# DATA UNDER STUDY:
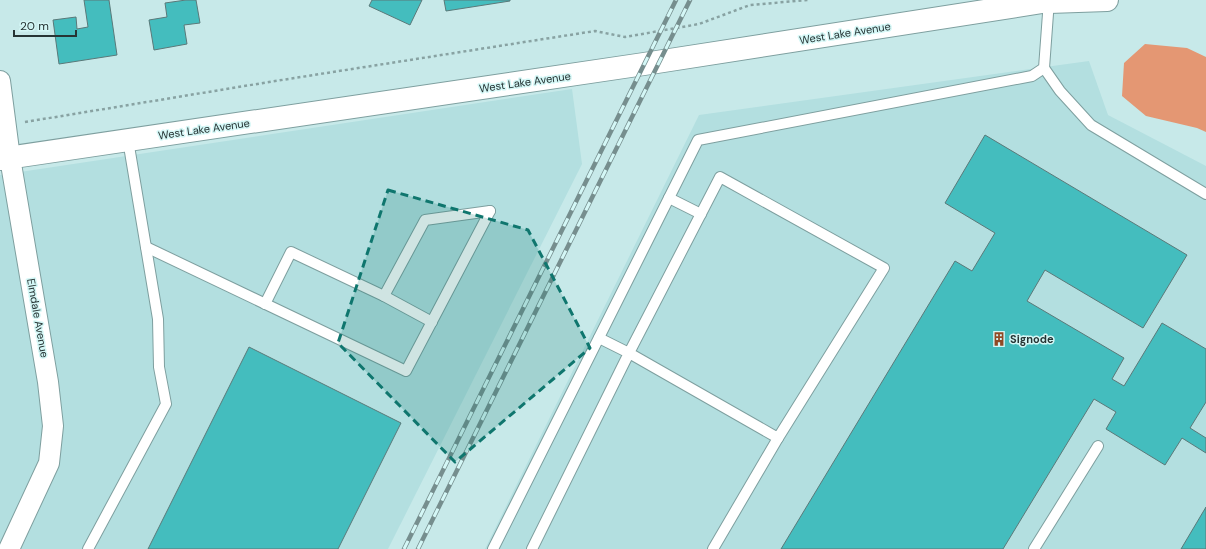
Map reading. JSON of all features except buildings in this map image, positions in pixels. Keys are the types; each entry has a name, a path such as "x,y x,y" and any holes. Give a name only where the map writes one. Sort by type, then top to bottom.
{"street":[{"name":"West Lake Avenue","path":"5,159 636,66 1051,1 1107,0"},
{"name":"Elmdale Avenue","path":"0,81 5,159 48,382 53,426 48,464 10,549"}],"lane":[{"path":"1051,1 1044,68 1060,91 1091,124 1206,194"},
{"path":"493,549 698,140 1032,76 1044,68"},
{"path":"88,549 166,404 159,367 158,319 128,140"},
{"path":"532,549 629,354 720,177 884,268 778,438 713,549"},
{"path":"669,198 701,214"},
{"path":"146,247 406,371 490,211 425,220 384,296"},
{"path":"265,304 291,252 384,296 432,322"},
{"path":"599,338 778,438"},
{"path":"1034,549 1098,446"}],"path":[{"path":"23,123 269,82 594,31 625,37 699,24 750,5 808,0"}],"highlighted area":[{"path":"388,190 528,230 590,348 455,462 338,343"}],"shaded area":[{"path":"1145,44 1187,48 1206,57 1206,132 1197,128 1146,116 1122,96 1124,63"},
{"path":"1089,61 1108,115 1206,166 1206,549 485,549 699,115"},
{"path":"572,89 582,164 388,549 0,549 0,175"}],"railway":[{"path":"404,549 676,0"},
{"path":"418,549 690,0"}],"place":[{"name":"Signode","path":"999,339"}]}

# BRIEF:
Write every entry again exactly as given, skipping the pictures.

# EXERCISE RESULT:
Map reading. JSON of all features except buildings in this map image, positions in pixels. Keys are the types; each entry has a name, a path such as "x,y x,y" and any holes. Give a name only where the map writes one. Sort by type, then top to bottom.
{"street":[{"name":"West Lake Avenue","path":"5,159 636,66 1051,1 1107,0"},
{"name":"Elmdale Avenue","path":"0,81 5,159 48,382 53,426 48,464 10,549"}],"lane":[{"path":"1051,1 1044,68 1060,91 1091,124 1206,194"},
{"path":"493,549 698,140 1032,76 1044,68"},
{"path":"88,549 166,404 159,367 158,319 128,140"},
{"path":"532,549 629,354 720,177 884,268 778,438 713,549"},
{"path":"669,198 701,214"},
{"path":"146,247 406,371 490,211 425,220 384,296"},
{"path":"265,304 291,252 384,296 432,322"},
{"path":"599,338 778,438"},
{"path":"1034,549 1098,446"}],"path":[{"path":"23,123 269,82 594,31 625,37 699,24 750,5 808,0"}],"highlighted area":[{"path":"388,190 528,230 590,348 455,462 338,343"}],"shaded area":[{"path":"1145,44 1187,48 1206,57 1206,132 1197,128 1146,116 1122,96 1124,63"},
{"path":"1089,61 1108,115 1206,166 1206,549 485,549 699,115"},
{"path":"572,89 582,164 388,549 0,549 0,175"}],"railway":[{"path":"404,549 676,0"},
{"path":"418,549 690,0"}],"place":[{"name":"Signode","path":"999,339"}]}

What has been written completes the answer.